[Saved entries]
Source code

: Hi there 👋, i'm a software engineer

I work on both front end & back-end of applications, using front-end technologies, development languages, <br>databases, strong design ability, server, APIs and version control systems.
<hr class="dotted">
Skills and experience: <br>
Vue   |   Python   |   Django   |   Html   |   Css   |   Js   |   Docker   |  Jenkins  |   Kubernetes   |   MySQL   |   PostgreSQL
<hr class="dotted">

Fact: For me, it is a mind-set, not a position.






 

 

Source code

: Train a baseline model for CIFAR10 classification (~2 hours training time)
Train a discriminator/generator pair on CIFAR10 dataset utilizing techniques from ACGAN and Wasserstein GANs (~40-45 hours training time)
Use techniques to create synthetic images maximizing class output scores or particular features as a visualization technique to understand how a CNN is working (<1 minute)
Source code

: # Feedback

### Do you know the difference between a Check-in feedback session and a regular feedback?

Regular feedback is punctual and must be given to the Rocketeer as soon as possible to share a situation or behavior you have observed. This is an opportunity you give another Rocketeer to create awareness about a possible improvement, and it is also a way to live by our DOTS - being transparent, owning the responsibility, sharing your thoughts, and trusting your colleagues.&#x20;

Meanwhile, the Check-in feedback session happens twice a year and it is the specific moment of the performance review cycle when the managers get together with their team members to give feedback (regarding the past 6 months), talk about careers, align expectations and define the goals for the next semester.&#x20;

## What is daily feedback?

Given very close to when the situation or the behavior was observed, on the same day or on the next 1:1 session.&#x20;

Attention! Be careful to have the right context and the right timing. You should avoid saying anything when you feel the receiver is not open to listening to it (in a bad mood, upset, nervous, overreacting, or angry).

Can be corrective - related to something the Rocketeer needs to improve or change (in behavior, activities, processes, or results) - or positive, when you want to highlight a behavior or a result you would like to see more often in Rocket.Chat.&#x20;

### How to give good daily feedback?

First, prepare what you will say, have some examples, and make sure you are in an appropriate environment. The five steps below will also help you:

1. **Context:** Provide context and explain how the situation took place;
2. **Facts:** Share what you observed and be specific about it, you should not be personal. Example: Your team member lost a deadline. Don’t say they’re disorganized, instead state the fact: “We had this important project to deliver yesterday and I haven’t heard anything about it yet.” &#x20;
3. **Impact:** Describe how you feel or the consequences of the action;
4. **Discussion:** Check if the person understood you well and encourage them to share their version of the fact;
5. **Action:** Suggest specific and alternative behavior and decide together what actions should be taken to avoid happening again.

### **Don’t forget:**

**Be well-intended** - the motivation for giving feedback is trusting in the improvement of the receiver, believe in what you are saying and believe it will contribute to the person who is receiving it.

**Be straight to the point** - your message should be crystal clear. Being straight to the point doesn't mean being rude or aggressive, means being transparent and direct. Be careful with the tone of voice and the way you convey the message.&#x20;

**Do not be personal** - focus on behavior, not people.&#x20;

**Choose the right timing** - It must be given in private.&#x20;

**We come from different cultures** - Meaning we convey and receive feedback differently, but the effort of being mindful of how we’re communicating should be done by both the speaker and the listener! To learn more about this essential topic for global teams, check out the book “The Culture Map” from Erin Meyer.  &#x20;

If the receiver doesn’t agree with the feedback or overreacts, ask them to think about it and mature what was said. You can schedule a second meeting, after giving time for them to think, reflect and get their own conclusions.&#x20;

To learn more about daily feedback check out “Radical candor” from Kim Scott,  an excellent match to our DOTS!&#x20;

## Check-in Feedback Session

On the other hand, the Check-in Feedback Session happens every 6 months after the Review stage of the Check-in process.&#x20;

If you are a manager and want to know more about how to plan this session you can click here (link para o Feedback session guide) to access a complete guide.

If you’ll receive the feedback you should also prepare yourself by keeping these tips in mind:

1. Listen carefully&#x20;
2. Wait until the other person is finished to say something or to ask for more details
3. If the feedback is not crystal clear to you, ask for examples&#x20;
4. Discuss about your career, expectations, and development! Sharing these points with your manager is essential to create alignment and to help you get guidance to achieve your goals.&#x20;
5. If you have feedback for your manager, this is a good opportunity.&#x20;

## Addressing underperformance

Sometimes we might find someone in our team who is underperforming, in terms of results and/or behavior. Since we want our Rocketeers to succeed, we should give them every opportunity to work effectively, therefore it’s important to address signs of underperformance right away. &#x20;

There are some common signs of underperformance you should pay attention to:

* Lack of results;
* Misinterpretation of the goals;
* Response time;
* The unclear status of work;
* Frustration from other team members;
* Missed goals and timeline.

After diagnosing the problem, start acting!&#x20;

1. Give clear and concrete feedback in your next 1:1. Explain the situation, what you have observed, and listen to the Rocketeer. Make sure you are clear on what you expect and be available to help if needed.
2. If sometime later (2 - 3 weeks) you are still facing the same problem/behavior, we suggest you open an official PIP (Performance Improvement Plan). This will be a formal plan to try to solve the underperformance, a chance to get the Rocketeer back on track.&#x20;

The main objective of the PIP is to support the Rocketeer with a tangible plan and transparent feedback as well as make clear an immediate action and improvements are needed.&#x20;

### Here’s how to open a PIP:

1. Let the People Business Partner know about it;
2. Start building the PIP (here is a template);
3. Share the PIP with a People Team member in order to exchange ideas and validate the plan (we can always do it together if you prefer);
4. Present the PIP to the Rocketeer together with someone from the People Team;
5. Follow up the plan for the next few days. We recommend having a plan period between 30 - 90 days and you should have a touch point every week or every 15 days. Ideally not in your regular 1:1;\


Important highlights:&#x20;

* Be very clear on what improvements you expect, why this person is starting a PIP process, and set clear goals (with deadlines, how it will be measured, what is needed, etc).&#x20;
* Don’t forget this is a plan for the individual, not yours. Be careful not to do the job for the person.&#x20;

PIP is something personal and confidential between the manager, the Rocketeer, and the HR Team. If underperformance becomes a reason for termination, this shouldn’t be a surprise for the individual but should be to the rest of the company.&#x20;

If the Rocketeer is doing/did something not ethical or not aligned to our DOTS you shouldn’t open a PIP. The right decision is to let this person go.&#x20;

---

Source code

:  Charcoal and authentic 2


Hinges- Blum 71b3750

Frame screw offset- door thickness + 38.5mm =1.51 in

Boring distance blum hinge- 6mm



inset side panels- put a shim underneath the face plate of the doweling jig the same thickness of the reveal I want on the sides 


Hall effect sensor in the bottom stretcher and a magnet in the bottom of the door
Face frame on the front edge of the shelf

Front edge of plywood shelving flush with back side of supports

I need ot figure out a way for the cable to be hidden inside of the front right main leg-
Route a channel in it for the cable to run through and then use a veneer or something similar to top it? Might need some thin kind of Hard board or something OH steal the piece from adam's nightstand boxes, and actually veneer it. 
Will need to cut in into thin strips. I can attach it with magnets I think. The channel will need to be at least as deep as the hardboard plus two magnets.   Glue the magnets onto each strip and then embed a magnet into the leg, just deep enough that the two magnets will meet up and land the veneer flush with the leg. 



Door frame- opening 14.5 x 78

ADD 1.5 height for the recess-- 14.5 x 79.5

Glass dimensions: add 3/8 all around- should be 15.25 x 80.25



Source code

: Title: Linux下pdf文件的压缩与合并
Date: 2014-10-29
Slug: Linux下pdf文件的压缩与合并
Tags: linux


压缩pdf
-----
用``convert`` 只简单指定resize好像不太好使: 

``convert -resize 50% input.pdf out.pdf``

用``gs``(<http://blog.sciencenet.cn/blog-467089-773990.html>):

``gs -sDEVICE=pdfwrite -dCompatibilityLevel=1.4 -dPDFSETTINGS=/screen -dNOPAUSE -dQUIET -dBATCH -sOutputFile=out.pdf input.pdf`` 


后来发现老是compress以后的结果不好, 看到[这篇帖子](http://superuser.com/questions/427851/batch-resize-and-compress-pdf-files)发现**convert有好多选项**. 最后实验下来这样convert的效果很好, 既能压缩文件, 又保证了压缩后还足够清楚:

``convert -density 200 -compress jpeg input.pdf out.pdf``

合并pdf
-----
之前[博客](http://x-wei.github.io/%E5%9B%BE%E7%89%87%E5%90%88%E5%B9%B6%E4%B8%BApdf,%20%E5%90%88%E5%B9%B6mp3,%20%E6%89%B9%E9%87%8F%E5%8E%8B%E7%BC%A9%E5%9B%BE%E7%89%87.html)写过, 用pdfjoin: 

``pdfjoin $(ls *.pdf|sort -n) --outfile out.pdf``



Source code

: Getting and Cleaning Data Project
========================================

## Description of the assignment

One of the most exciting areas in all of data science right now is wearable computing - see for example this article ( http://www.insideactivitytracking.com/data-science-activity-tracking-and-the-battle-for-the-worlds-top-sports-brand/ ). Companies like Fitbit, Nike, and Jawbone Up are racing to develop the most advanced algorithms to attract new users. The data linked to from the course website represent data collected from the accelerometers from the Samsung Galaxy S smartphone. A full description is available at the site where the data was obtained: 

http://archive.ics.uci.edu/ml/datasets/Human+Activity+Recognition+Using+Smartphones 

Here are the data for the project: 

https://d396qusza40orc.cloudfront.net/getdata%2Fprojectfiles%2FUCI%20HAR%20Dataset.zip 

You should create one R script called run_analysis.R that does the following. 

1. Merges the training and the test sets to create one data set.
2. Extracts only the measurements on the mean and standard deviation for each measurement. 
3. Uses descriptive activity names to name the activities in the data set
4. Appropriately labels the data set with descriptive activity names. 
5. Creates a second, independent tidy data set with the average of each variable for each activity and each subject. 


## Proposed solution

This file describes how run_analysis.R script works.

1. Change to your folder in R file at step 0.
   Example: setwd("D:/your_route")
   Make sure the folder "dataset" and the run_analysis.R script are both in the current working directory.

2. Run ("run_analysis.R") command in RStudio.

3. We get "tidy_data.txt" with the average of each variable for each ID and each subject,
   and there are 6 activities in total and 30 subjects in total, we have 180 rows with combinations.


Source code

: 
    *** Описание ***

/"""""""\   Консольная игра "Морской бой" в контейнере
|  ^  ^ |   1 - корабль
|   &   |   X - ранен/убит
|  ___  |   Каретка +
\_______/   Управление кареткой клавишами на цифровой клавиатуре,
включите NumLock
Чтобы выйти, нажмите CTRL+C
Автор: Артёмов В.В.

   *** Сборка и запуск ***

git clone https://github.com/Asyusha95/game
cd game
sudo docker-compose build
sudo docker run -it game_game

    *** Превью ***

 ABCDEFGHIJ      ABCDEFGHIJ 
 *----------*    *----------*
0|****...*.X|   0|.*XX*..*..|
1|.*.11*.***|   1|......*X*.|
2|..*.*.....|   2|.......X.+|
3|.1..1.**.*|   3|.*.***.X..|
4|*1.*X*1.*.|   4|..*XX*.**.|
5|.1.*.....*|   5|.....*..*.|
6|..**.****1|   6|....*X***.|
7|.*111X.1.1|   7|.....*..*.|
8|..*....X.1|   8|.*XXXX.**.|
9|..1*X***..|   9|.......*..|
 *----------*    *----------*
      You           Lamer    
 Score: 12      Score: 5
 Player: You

[Problem details]
All that is wanted is the stretch of lines above from the one containing "inset side panels- put" through the one containing "I need ot figure", duplicated exactly.

[Response to this task]
inset side panels- put a shim underneath the face plate of the doweling jig the same thickness of the reveal I want on the sides 


Hall effect sensor in the bottom stretcher and a magnet in the bottom of the door
Face frame on the front edge of the shelf

Front edge of plywood shelving flush with back side of supports

I need ot figure out a way for the cable to be hidden inside of the front right main leg-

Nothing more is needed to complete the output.